Whitestone School is an independent, day, preparatory school in for boys and girls in Bulawayo, Zimbabwe.

Whitestone School is a member of the Association of Trust Schools (ATS) and the Head is a member of the Conference of Heads of Independent Schools in Zimbabwe (CHISZ).

==History==
M. G. Fleming acquired land and opened Whitestone School in 1942. Whitestone was sold by Mr Fleming to Ruzawi Schools Ltd thus being run as an Anglican Diocesan preparatory school for boys.

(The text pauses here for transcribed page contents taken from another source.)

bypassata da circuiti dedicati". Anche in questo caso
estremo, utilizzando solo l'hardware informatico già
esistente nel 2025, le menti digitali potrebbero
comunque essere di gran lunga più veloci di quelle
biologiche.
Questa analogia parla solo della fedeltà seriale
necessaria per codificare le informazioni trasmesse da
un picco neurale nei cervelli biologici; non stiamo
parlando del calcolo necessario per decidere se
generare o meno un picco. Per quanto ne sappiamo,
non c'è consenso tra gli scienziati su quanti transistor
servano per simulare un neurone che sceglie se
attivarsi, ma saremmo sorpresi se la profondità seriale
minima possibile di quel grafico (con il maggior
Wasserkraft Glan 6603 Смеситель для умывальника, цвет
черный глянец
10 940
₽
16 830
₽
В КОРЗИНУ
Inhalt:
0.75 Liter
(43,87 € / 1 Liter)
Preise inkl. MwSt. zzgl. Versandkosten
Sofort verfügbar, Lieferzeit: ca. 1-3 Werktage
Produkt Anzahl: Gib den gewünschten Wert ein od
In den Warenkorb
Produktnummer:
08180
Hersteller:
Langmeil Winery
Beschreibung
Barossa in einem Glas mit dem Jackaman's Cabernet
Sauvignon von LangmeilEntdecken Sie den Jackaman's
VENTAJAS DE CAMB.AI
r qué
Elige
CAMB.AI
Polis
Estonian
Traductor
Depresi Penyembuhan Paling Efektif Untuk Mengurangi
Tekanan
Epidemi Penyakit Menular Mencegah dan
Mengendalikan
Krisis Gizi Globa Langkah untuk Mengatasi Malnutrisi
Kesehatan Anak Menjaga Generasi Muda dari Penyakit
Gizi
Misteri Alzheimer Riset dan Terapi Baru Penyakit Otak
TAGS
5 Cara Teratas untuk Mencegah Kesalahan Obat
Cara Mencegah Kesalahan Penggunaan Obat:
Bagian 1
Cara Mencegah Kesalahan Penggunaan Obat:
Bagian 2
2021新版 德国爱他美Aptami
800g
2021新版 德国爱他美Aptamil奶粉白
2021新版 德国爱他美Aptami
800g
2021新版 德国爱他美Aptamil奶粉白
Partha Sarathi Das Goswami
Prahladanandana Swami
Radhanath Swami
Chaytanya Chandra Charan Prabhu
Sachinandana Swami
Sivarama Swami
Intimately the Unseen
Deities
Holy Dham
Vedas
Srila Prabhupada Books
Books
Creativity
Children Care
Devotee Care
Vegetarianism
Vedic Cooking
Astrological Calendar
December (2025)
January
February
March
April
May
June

In 1975, the school was closed as a result of the sudden decline in enrollment, due mainly to the removal of many Zambian pupils.
In 1978 all movable property was auctioned and the buildings remained empty for partial occupation by pupils and staff of Cyrene Mission during the civil war years.

The Whitestone School Trust was founded in 1981 and the school was purchased from Ruzawi Schools Ltd. It was re-opened in September 1982 as a co-educational school for day and boarding pupils.

==Notable alumni==
- Keegan Meth - Zimbabwe cricketer
- Daniel Rowland - Zimbabwe long-distance trail runner.